So, I’ve got me a Cubietruck with an 60GB SSD attached to it. On the SSD there’s a LevelDB database with historical data for 121 device values. The total number of keys stored in this database is about 1,050,000. It takes about 8 minutes to fill this database from scratch with a MS SQL Server table as ‘source’.
That means that I can put (write) more than 2,000 entries to the database per second. That will do. Just kidding – that’s more than I’ll ever need of course.. but what about the get (read) performance? Being able to read 2,000 values per second from a database is not that much, so I hope the read performance is even better. A small test showed me that LevelDB could produce about 4500 values per second. Would it be possible to improve this? A lot, please?
So I decided to do some testing, so that I won’t end up with a user interface with charts that take ages to load. Therefore I wrote a small script that would query the database to retrieve everything for all the device values in the database. The result set, retrieved with the createReadStream() function of LevelUP, can have a size in the range of 4 to ~50,000 values. By counting the number of returned values and the time that was needed to get those (and push them to an array for further processing), I could get an indication of how fast LevelDB really is, based on a real database (not just a bunch of “123456abcdef” keys…) and based on result set ranges from ‘very small’ to ‘very large’. As in real life
And why not do the same test with MySQL and see how that one performs as well? With a MySQL installation ‘out of the box’ (so no performance-enhancing tricks) I created a database with a single table in it. It contains the same data as the LevelDB version: device value ID, timestamp and value (and some more). And an index of course:
CREATE TABLE `data` ( `TIME` datetime NOT NULL, `LGDEVICEID` varchar(25) NOT NULL, `START` decimal(16,6) DEFAULT '0.000000', `VALUE` decimal(16,6) DEFAULT '0.000000', `COUNT` int(11) DEFAULT '1', UNIQUE KEY `1` (`LGDEVICEID`,`TIME`), KEY `time` (`TIME`,`LGDEVICEID`) ) ENGINE=InnoDB DEFAULT CHARSET=latin1;
Filling this table with the same data as the LevelDB database took a bit longer: 56 minutes vs. 04:19 for LevelDB.. I hope this isn’t indicative for the read performance
Well, here are the numbers:
The numbers presented show the average number of rows per second each database can deliver in the specified size range of the result. An example for LevelDB: 100 createReadStream() calls resulted in a total of 62606 values in 13122 milliseconds, i.e. an average of 4771 values/second. MySQL: the same number of query() calls resulted in a total of 62606 values in 5996 milliseconds, i.e. an average of 10141 values/second.

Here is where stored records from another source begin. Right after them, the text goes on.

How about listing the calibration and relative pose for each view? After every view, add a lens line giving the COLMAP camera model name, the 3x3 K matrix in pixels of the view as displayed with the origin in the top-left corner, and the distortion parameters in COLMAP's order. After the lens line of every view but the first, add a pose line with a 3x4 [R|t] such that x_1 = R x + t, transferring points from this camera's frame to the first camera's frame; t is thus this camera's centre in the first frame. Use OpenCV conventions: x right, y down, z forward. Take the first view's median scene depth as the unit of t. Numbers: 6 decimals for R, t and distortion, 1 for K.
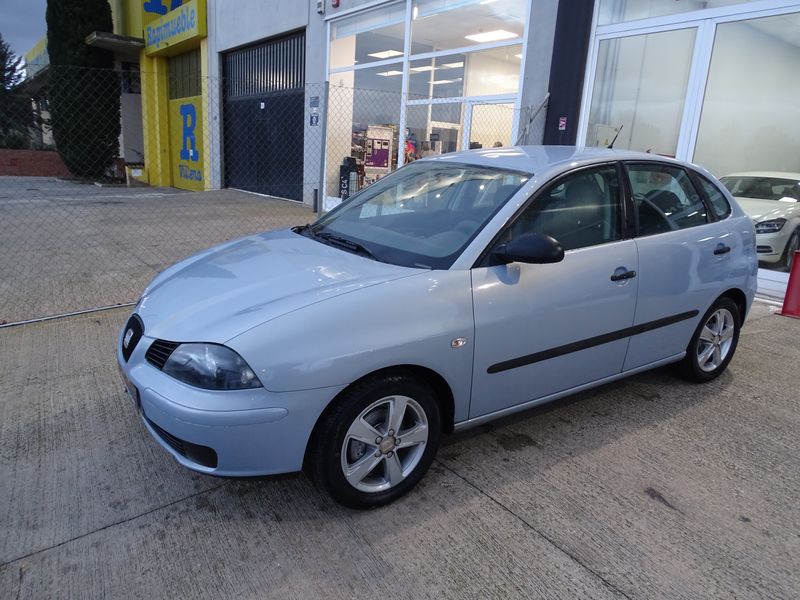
lens RADIAL K [[583.2, 0, 400.0], [0, 583.2, 300.0], [0, 0, 1]] dist [-0.000667, 0.003352]
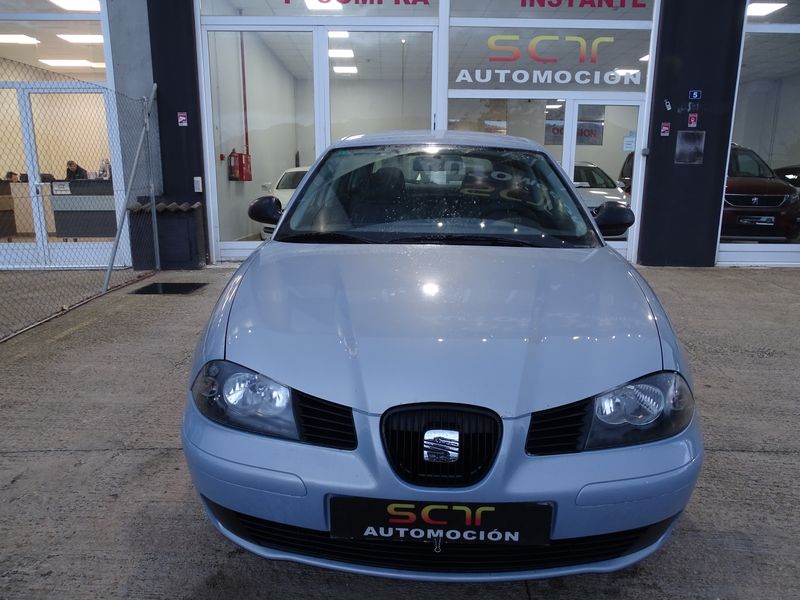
lens RADIAL K [[583.2, 0, 400.0], [0, 583.2, 300.0], [0, 0, 1]] dist [-0.000667, 0.003352]
pose [[0.583722, -0.214859, 0.783010, -0.624351], [0.225511, 0.969313, 0.097867, -0.093351], [-0.780009, 0.119450, 0.614262, 0.466321]]
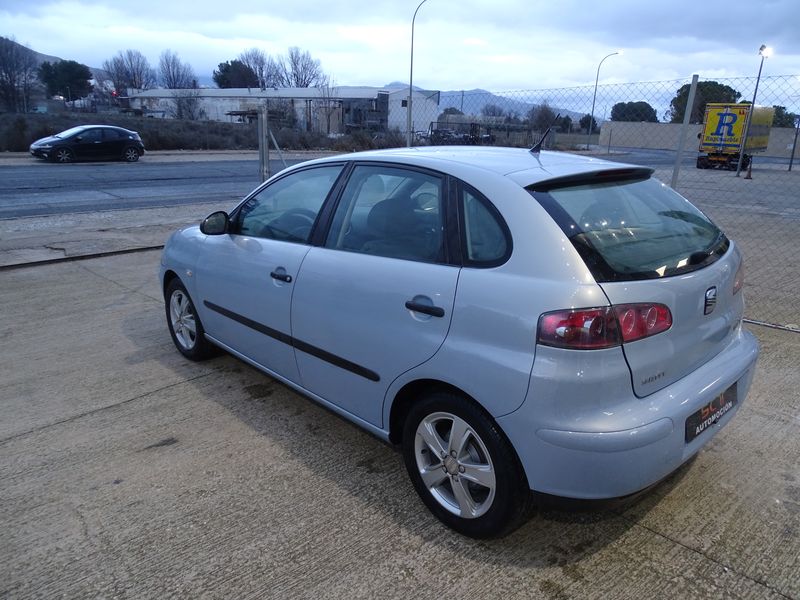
lens RADIAL K [[583.2, 0, 400.0], [0, 583.2, 300.0], [0, 0, 1]] dist [-0.000667, 0.003352]
pose [[0.156549, 0.247543, -0.956146, 1.110071], [-0.269178, 0.942129, 0.199841, -0.206572], [0.950282, 0.226089, 0.214123, 0.809363]]
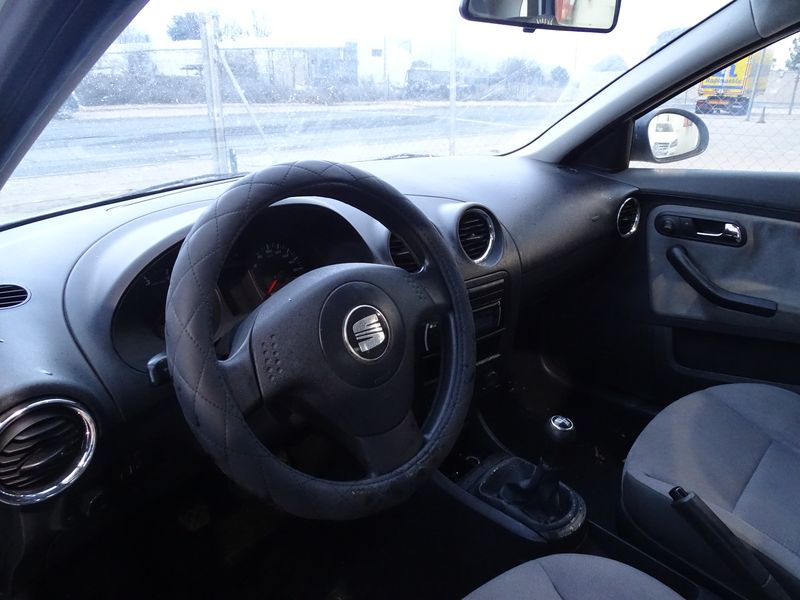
lens RADIAL K [[568.0, 0, 400.0], [0, 568.0, 300.0], [0, 0, 1]] dist [0.044724, -0.057742]
pose [[0.212662, 0.309904, -0.926679, 0.315643], [-0.245577, 0.934884, 0.256290, -0.126321], [0.945763, 0.173067, 0.274920, 0.822142]]
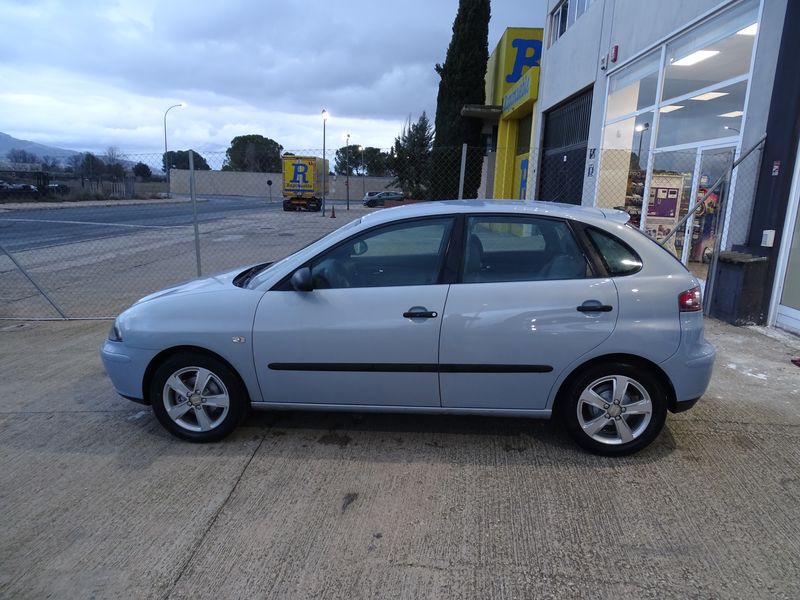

The size ranges with which I tested may seem a bit strange, but that’s because I just didn’t have any historical data for a single device between 5k…10k – the gap between historical data that’s being stored temporarily and the historical data which is stored forever.
The numbers show a clear winner: MySQL. I guess that using a ‘traditional’ RDBMS for my historical data is not such a bad idea after all…
This is not what I expected actually. All those hyper-new database engines must have some benefits – cause what other reason would make them so popular lately? Well, I didn’t find them… at least not with my hardware, my historical data characteristics and my priorities … and since every second counts, I’m going for MySQL!